- _AIM OF THE EXERCISE_
Give every entry again, unchanged, and leave its images out.

- _RAW DATA_
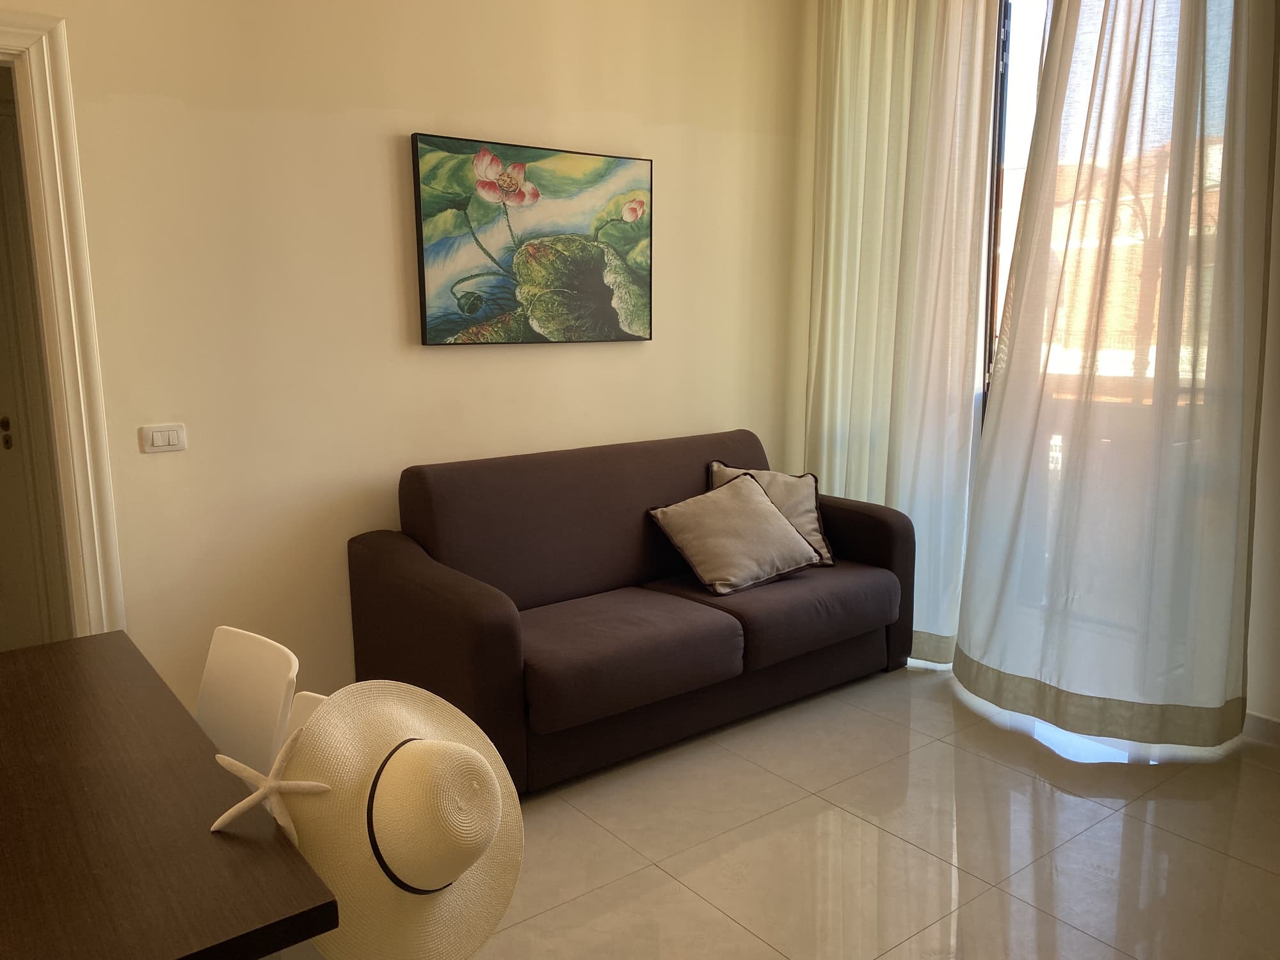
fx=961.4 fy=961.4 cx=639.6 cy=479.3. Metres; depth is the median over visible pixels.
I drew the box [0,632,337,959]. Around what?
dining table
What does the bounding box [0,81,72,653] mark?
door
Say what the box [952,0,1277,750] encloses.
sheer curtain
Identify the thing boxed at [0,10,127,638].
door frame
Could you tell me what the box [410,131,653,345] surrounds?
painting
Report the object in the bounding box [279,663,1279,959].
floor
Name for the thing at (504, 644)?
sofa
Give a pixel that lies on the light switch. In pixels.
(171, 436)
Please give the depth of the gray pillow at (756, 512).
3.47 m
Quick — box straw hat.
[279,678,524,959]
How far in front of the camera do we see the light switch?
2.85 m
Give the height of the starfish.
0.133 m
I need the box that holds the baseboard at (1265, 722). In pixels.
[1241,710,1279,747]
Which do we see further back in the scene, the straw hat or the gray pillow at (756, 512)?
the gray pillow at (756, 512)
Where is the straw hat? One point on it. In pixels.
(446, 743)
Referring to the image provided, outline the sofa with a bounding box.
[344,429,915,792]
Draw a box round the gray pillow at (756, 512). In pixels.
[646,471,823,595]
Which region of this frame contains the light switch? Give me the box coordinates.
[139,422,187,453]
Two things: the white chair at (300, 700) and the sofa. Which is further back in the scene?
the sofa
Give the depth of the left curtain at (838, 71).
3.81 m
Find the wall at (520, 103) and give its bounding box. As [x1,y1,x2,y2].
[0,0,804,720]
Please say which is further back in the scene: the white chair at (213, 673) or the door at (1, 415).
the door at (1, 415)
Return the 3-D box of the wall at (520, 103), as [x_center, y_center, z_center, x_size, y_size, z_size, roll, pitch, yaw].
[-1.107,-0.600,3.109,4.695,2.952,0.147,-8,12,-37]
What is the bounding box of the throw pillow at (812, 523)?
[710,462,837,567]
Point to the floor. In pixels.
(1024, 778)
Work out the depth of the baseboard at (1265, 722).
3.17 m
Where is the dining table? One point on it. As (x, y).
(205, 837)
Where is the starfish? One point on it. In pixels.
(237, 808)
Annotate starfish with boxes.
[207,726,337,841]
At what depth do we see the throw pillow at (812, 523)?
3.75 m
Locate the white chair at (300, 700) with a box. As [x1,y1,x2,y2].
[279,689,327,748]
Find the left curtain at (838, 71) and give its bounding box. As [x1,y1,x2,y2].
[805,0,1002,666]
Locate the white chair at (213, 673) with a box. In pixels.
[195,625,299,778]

- _OUTPUT OF THE EXERCISE_
fx=961.4 fy=961.4 cx=639.6 cy=479.3. Metres; depth is the median over visible pixels.
I drew the box [0,632,337,959]. Around what?
dining table
What does the bounding box [0,81,72,653] mark?
door
Say what the box [952,0,1277,750] encloses.
sheer curtain
Identify the thing boxed at [0,10,127,638].
door frame
Could you tell me what the box [410,131,653,345] surrounds?
painting
Report the object in the bounding box [279,663,1279,959].
floor
Name for the thing at (504, 644)?
sofa
Give a pixel that lies on the light switch. In pixels.
(171, 436)
Please give the depth of the gray pillow at (756, 512).
3.47 m
Quick — box straw hat.
[279,678,524,959]
How far in front of the camera do we see the light switch?
2.85 m
Give the height of the starfish.
0.133 m
I need the box that holds the baseboard at (1265, 722). In pixels.
[1241,710,1279,747]
Which do we see further back in the scene, the straw hat or the gray pillow at (756, 512)?
the gray pillow at (756, 512)
Where is the straw hat? One point on it. In pixels.
(446, 743)
Referring to the image provided, outline the sofa with a bounding box.
[344,429,915,792]
Draw a box round the gray pillow at (756, 512). In pixels.
[646,471,823,595]
Which region of this frame contains the light switch? Give me the box coordinates.
[139,422,187,453]
Two things: the white chair at (300, 700) and the sofa. Which is further back in the scene?
the sofa
Give the depth of the left curtain at (838, 71).
3.81 m
Find the wall at (520, 103) and give its bounding box. As [x1,y1,x2,y2].
[0,0,804,720]
Please say which is further back in the scene: the white chair at (213, 673) or the door at (1, 415).
the door at (1, 415)
Return the 3-D box of the wall at (520, 103), as [x_center, y_center, z_center, x_size, y_size, z_size, roll, pitch, yaw].
[-1.107,-0.600,3.109,4.695,2.952,0.147,-8,12,-37]
What is the bounding box of the throw pillow at (812, 523)?
[710,462,837,567]
Point to the floor. In pixels.
(1024, 778)
Work out the depth of the baseboard at (1265, 722).
3.17 m
Where is the dining table? One point on it. As (x, y).
(205, 837)
Where is the starfish? One point on it. In pixels.
(237, 808)
Annotate starfish with boxes.
[207,726,337,841]
At what depth do we see the throw pillow at (812, 523)?
3.75 m
Locate the white chair at (300, 700) with a box. As [x1,y1,x2,y2].
[279,689,327,748]
Find the left curtain at (838, 71) and give its bounding box. As [x1,y1,x2,y2].
[805,0,1002,666]
Locate the white chair at (213, 673) with a box. In pixels.
[195,625,299,778]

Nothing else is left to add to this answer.